(Texto de origem)
◇ ◇ ◇ ◇ ◇
Midianews  – Além da questão administrativa, como essa tecnologia pode ajudar na investigação?

Mauro Curvo – Trabalhamos em um sistema de inteligência artificial preditiva. Percebemos que não dava simplesmente para aprimorar nossa situação após o desvio ocorrer. A gente tinha que trabalhar no preventivo. Com isso, nós montamos uma estratégia em que passaríamos a usar coisas que já existem no mundo, mas não existem no serviço público, como por exemplo, a detecção de possíveis fraudes por inteligência artificial. Isso já existe no sistema bancário. Quem de nós nunca recebeu uma confirmação de uma operação de um cartão que foge do nosso padrão usual? Quem faz essa detecção é a inteligência artificial. Então, se ela consegue processar as informações de compra de cartão de crédito, com mais facilidade ela poderia se prestar a fazer analise de vínculo e objeto em futuras licitações, por exemplo.

MidiaNews – Como isso funcionaria na prática?

Mauro Curvo – O primeiro pré-requisito para conseguirmos isso foi uma parceria com o Tribunal de Contas. O TCE tem o Aplic, que é um banco de dados para o qual tanto o Ministério Público, quanto o Tribunal de Justiça, Assembleia, municípios, antes de licitar, têm que encaminhar o termo de referência, onde devem constar os dados que vão subsidiar a licitação. Nele, tem que ter qual objeto você quer comprar, qual serviço quer adquirir. Além disso, você já tem orçamentos de empresas que estão querendo prestar o serviço ou vender o objeto, e ainda toda a justificativa para aquisição do objeto e do serviço. Ao ter acesso ao termo, a gente quer trabalhar com ele. Olhar para aquele termo de referencia e fazer a análise de vínculos. Saber quais as empresas que vendem aquele objeto para o setor público. Dentre essas empresas, se os sócios dessas empresas também fazem parte de outras empresas que vendem o mesmo objeto. É possível verificar se eles são vivos, se o endereço que consta no cadastro é de uma empresa ou da casa de alguém. O outro tipo de análise é do objeto em si. É verificar qual objeto será adquirido, quem vende, quem já vendeu, quanto custou aquele objeto para o Poder Público em todo País. E isso dá mais trabalho, é necessário trabalhar com Big Data para poder sair das bases de dados estruturadas, ou seja, é preciso ir além dos bancos de dados, ir pro mercado para ver quem vende aquilo e olhar, no mercado mesmo, os anúncios de empresas que estão vendendo o objeto para saber qual o preço de mercado.

MidiaNews – Se tivéssemos uma estrutura dessas à época das obras da Copa, o senhor acha que seria possível detectar alguma coisa? Teríamos uma realidade diferente hoje?

Mauro Curvo – No caso de serviços de engenharia, isso iria requerer mais do que o que estamos planejando, para começo de conversa. Por que aí, para enfrentar problemas de obra, teríamos que decodificar serviços de engenharia em vários outros serviços e começar a analisar os outros. Para se falar na construção de um prédio, nós precisaríamos saber quanto vai de tinta, para podermos ver quanto estão pagando pela tinta. Quando estão pagando de mão de obra, quanto de produto. Então, nesse aspecto, dá mais trabalho, porque você tem que transformar uma obra em vários serviços, que possam ser mensurados e comparados com o preço de mercado. Diferente do que a gente tá propondo em fazer no início, que é tratar de objetos – por exemplo, de um copo. Quem vende, qual o preço e, dentre os que vendem, se existe parentesco ou relação entre os sócios das empresas que já venderam copos pro setor público.

MidiaNews – Podemos aguardar mais uma fase da Bereré?

Mauro Curvo – Não sei, mas também não é impossível que haja. Existem apurações em andamento, porque sai uma operação e esta leva à prisão de alguém que pode fazer uma delação premiada. Aí você abre outras linhas de investigação. Ou seja, você sabe como começa, nunca como termina.
◇ ◇ ◇ ◇ ◇
(Linhas selecionadas)
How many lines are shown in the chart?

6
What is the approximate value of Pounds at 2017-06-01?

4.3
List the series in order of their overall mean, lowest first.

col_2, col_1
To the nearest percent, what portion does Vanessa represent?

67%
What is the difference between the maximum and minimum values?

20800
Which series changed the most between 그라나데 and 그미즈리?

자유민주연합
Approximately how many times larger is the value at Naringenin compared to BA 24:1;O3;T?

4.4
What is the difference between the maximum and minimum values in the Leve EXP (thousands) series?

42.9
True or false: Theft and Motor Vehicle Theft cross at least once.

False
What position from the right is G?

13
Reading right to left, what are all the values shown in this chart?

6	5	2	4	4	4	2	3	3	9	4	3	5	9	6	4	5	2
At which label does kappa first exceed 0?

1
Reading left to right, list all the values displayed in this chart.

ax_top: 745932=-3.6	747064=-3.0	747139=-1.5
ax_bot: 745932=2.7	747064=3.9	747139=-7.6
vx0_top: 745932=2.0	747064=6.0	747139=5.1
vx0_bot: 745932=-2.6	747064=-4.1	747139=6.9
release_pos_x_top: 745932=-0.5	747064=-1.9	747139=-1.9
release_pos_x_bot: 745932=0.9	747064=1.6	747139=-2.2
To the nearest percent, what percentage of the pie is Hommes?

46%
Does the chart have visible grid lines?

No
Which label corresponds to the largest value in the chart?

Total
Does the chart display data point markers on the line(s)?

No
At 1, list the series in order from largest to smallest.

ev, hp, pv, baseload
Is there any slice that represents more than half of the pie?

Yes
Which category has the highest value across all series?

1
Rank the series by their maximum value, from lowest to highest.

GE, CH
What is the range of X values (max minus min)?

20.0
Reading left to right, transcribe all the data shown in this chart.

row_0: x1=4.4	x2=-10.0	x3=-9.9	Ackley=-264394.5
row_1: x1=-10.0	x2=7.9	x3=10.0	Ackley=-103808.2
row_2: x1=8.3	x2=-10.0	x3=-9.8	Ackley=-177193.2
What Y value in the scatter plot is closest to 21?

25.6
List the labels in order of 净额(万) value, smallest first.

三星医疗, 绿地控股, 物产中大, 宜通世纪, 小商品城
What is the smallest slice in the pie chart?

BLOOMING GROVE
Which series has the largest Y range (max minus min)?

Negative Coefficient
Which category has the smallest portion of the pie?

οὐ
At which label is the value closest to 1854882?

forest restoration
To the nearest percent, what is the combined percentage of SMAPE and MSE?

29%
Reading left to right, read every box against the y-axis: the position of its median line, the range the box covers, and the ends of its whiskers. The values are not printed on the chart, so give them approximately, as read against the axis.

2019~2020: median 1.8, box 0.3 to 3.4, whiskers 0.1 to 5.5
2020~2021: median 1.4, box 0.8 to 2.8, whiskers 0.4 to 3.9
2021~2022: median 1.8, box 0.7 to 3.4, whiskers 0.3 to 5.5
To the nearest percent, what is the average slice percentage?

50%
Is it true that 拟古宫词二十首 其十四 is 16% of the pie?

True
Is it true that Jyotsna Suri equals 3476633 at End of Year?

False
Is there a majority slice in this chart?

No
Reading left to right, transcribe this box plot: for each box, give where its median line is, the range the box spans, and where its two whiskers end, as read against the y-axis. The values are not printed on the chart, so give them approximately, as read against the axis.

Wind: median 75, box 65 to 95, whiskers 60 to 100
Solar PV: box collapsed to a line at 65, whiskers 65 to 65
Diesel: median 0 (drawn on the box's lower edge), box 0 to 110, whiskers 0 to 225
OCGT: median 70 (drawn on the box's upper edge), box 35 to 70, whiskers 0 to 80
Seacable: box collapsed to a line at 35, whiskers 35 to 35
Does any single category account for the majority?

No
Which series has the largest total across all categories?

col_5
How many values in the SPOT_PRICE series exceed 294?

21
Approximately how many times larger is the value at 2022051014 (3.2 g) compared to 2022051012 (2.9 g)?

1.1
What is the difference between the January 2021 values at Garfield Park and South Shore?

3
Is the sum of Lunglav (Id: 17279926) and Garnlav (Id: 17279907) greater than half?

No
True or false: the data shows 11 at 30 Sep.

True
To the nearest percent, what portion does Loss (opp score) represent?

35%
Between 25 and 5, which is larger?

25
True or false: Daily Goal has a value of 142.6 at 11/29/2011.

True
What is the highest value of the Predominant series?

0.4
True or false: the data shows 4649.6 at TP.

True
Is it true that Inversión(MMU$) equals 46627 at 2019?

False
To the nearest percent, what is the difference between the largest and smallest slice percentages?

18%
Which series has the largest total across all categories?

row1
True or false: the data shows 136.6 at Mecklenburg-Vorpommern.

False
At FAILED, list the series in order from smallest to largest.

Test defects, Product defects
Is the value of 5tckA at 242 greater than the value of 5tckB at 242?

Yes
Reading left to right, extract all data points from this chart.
◇ ◇ ◇ ◇ ◇
Devolva, por favor, sem nenhuma alteração, o trecho da entrevista que começa nas palavras contendo "Mauro Curvo – No" e termina em "pro setor público.". As linhas constituem material independente.

Mauro Curvo – No caso de serviços de engenharia, isso iria requerer mais do que o que estamos planejando, para começo de conversa. Por que aí, para enfrentar problemas de obra, teríamos que decodificar serviços de engenharia em vários outros serviços e começar a analisar os outros. Para se falar na construção de um prédio, nós precisaríamos saber quanto vai de tinta, para podermos ver quanto estão pagando pela tinta. Quando estão pagando de mão de obra, quanto de produto. Então, nesse aspecto, dá mais trabalho, porque você tem que transformar uma obra em vários serviços, que possam ser mensurados e comparados com o preço de mercado. Diferente do que a gente tá propondo em fazer no início, que é tratar de objetos – por exemplo, de um copo. Quem vende, qual o preço e, dentre os que vendem, se existe parentesco ou relação entre os sócios das empresas que já venderam copos pro setor público.